TO BE DONE>
Copy out the text of each item below word for word, leaving out the pictures.

..........

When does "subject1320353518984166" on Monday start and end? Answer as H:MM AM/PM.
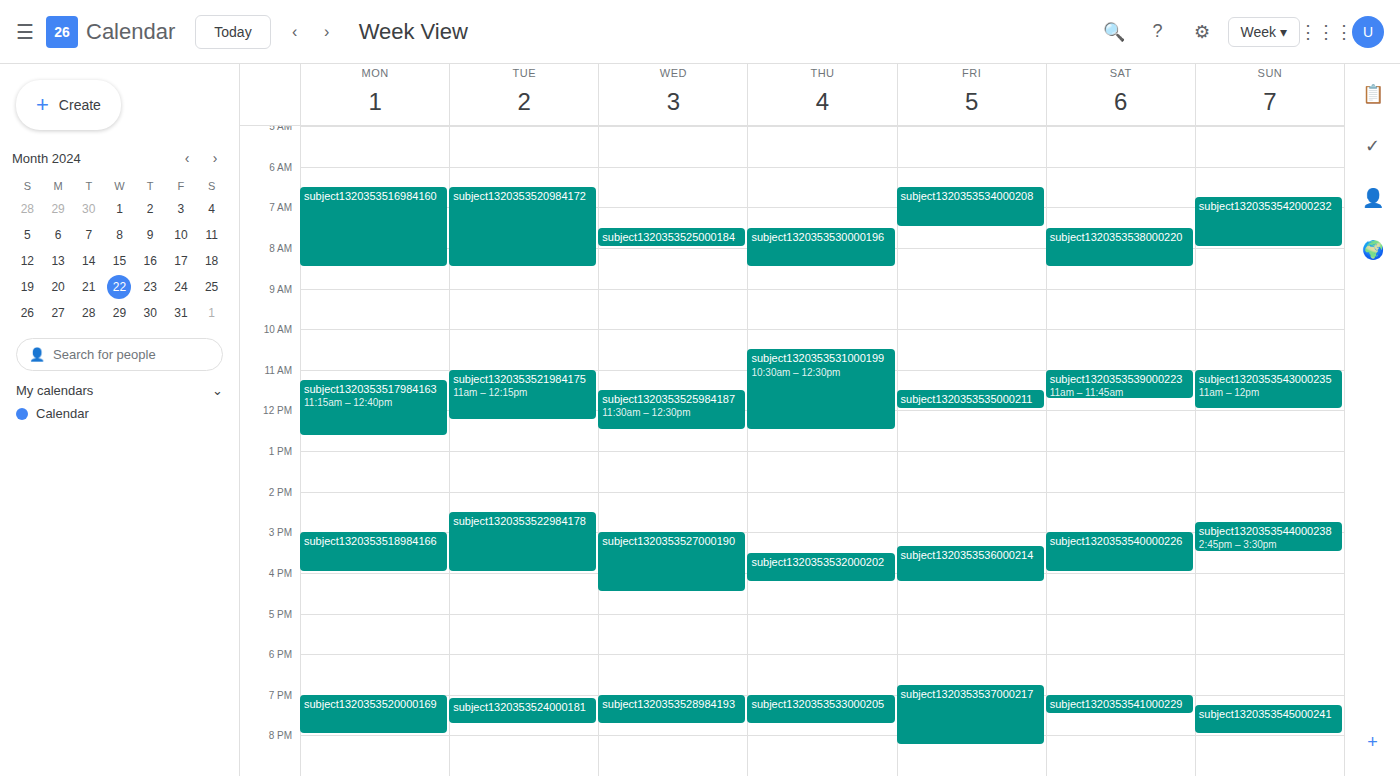
3:00 PM to 4:00 PM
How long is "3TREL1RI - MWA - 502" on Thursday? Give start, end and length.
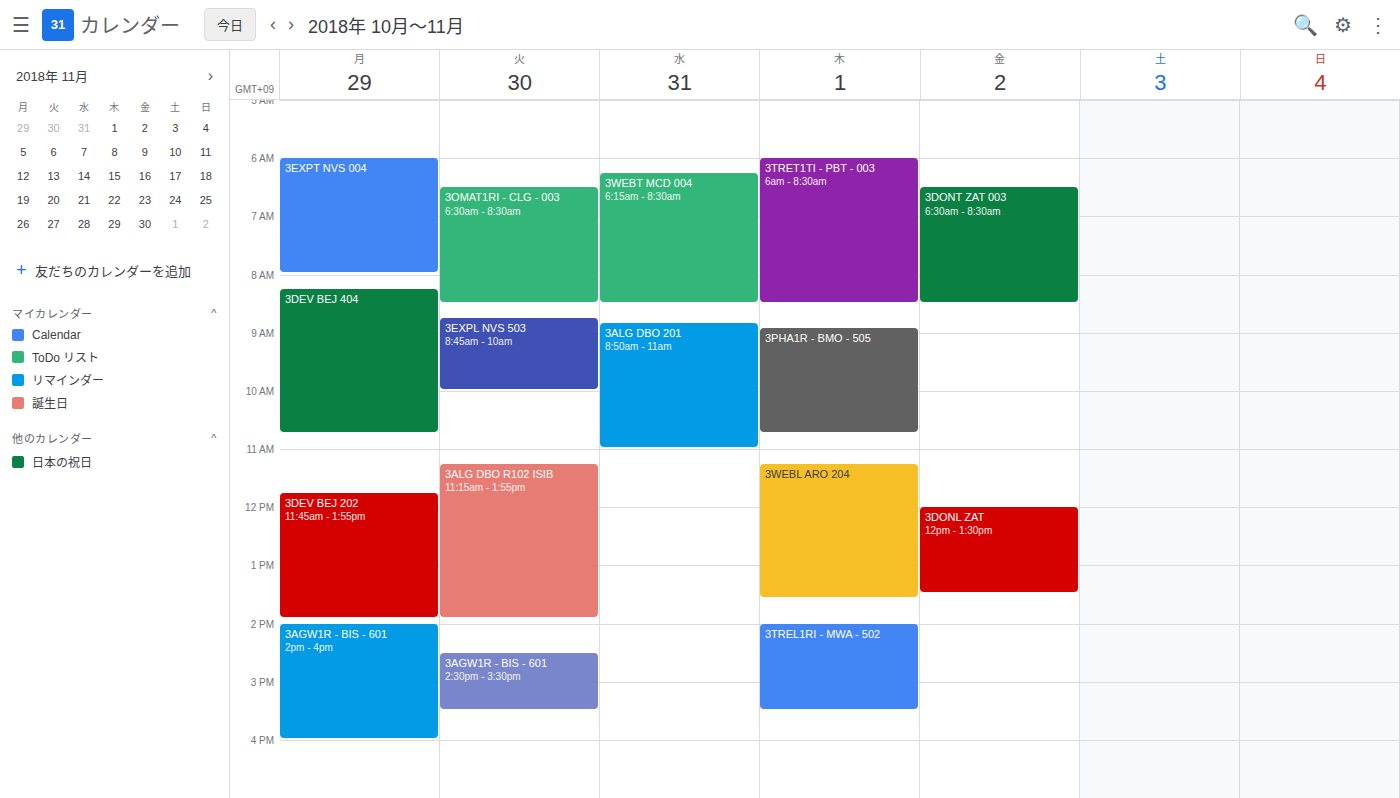
14:00 to 15:30, 1 hour 30 minutes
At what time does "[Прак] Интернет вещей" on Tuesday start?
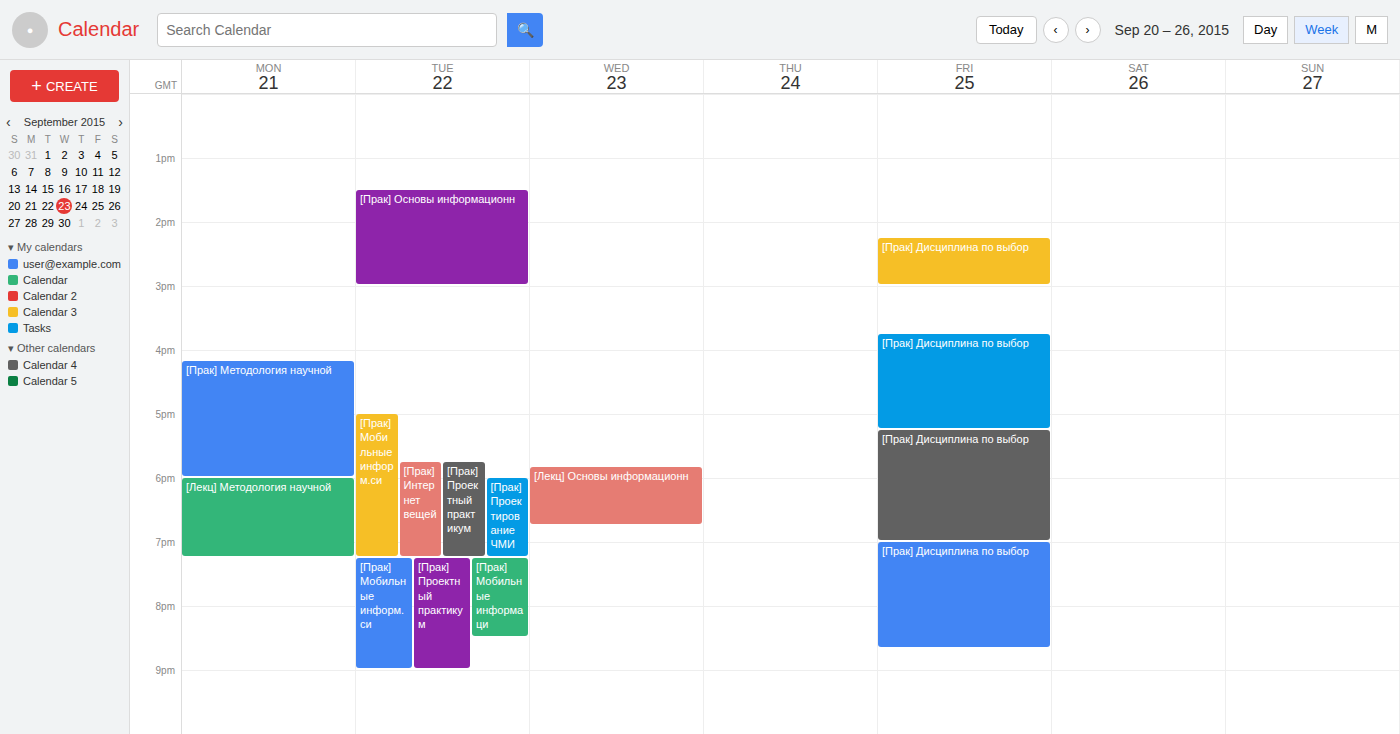
5:45 PM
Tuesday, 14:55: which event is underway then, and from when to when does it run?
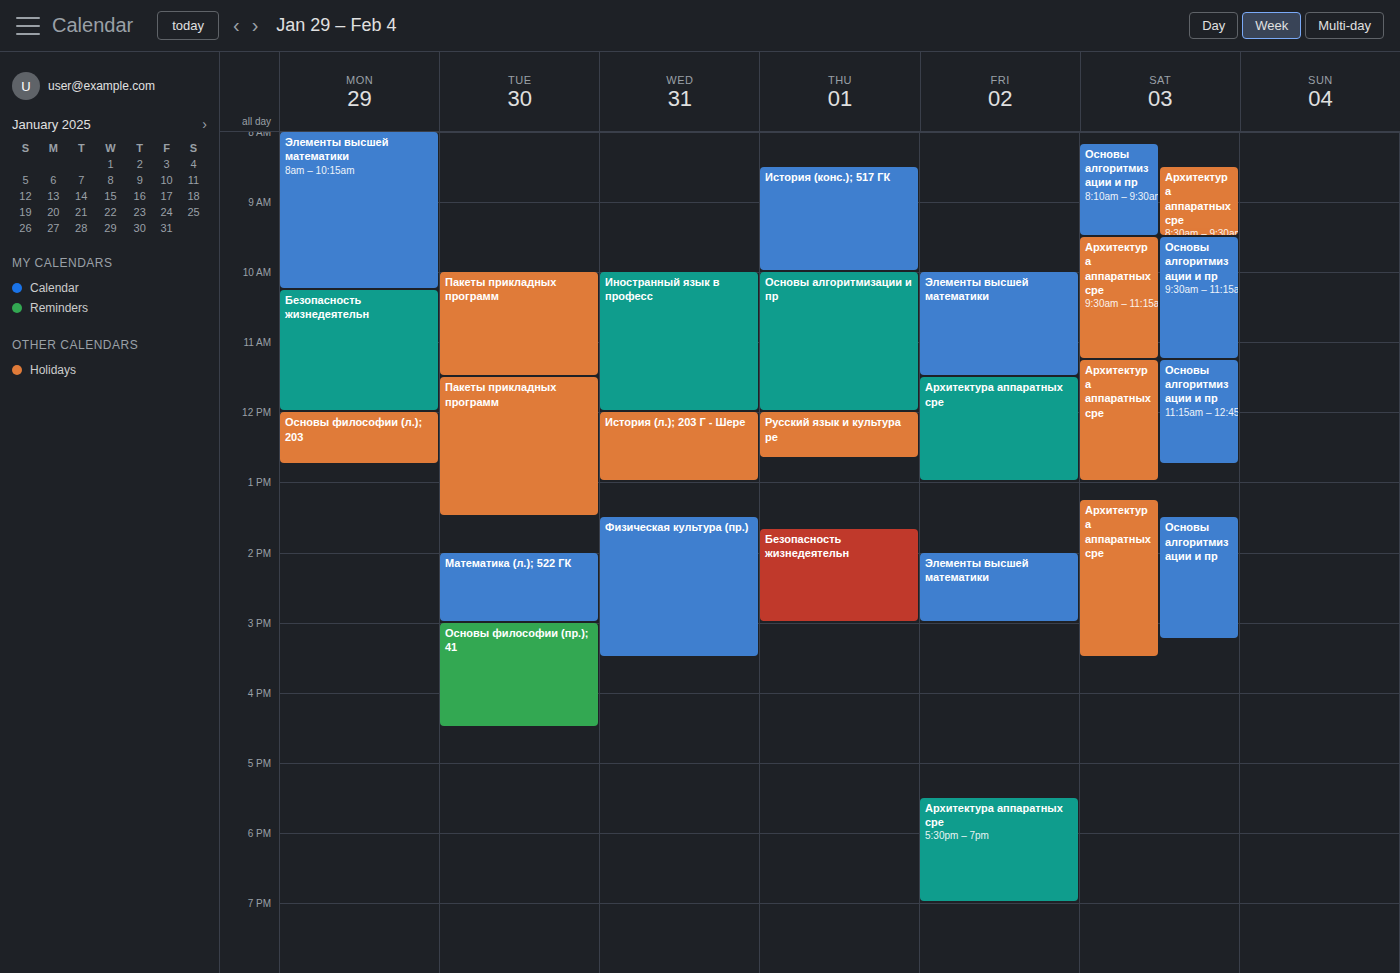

..........

REPLY>
When does "subject1320353518984166" on Monday start and end? Answer as H:MM AM/PM.
3:00 PM to 4:00 PM
How long is "3TREL1RI - MWA - 502" on Thursday? Give start, end and length.
14:00 to 15:30, 1 hour 30 minutes
At what time does "[Прак] Интернет вещей" on Tuesday start?
5:45 PM
Tuesday, 14:55: which event is underway then, and from when to when does it run?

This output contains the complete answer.